Development and Experimental Validation of a 1D Model for Performance and Emissions Analysis of Oxygenated Fuel Blends in a CI Engine

Emissions reduction remains a major concern for internal combustion engines in view of increasingly stringent environmental regulations. To address these challenges while maintaining acceptable engine performance, a wide range of alternative fuels and fuel blends have been investigated to ensure the continued viability of CI engines. This study reports the effects of blending the oxygenated fuel diethylene glycol diethyl ether (DGDE) with hydrotreated vegetable oil biodiesel (HVO) on engine performance and emissions. The investigation is conducted on a 2.3-liter, four-cylinder, common-rail diesel engine equipped with variable geometry turbocharger and a high-pressure exhaust gas recirculation system. The objectives of this study are achieved by developing a one-dimensional predictive engine model using the commercial GT-Suite software. The engine model is developed and experimentally validated, at different operating conditions and HVO–DGDE fuel blends, to predict their effects on combustion characteristics and emissions formation. The validation is performed against experimental measurements collected at the engine test bed.
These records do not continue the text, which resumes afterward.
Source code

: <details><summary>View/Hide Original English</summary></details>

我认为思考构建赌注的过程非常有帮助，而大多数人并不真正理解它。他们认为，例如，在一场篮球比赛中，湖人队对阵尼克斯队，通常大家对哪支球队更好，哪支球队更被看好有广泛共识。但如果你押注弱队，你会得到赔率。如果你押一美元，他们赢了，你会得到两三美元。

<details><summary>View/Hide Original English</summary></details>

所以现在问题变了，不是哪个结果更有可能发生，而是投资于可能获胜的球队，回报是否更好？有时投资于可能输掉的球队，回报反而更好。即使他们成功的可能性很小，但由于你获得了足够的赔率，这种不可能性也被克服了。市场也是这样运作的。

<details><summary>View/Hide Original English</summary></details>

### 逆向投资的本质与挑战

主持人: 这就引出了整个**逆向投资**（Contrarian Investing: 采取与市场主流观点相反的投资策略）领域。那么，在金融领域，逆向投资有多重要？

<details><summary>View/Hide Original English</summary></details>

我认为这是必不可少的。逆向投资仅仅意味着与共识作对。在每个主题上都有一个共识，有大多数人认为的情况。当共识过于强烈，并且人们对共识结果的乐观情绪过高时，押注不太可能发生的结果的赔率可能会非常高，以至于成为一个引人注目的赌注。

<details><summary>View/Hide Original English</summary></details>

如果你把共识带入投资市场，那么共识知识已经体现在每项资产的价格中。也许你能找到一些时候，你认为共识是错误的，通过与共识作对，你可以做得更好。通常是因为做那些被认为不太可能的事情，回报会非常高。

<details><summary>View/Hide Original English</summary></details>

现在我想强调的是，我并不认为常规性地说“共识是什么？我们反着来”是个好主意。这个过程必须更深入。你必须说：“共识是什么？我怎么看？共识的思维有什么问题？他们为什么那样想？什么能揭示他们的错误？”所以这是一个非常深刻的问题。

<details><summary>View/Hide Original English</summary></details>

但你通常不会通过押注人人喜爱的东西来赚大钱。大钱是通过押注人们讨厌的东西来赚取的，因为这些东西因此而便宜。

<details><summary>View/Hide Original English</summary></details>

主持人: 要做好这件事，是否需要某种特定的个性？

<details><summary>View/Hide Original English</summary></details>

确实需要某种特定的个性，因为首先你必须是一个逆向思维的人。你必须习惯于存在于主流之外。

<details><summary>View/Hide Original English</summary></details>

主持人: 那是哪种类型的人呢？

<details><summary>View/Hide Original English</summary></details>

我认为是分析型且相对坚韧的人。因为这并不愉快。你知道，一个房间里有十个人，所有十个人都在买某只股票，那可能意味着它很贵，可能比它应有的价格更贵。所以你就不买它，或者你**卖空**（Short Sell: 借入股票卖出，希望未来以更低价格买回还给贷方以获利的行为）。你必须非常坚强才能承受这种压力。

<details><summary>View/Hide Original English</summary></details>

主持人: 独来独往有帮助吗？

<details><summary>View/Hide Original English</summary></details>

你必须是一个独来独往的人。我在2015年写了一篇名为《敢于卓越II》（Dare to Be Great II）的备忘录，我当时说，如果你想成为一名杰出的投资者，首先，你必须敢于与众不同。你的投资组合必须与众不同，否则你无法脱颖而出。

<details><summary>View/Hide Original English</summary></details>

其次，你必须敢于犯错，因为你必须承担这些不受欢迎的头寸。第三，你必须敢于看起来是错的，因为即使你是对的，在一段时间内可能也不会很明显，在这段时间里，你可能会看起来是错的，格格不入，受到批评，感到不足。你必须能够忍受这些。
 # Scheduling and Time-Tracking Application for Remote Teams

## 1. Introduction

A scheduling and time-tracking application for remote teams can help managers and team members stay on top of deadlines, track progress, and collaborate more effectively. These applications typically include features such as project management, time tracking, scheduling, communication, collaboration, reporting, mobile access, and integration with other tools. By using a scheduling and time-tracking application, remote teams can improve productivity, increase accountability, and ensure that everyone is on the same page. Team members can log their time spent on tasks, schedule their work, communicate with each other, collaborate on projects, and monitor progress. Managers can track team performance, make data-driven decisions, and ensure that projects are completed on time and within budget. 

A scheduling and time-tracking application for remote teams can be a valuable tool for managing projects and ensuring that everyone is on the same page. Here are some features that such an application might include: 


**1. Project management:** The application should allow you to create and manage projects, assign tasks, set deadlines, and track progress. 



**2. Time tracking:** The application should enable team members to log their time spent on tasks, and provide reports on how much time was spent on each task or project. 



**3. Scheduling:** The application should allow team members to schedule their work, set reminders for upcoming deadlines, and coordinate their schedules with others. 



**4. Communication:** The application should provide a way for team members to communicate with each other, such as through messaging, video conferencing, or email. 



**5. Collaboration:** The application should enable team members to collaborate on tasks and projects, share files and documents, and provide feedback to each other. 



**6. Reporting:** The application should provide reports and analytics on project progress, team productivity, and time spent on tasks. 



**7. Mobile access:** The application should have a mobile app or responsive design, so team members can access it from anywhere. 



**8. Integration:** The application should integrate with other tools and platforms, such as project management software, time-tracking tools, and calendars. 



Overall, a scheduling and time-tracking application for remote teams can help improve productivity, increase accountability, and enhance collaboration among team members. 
The results indicate that increasing the blending ratio of oxygenated fuel leads to improvements in indicated mean effective pressure and a more favorable soot–NOx emissions trade-off compared with neat HVO operation. The findings highlight the potential of oxygenated fuel blends to enhance CI engine performance while reducing emissions. This study demonstrates the effectiveness of combining experimental and numerical approaches to evaluate biodiesel–oxygenated fuel blends and provides insights for future research aimed at minimizing CI engine emissions.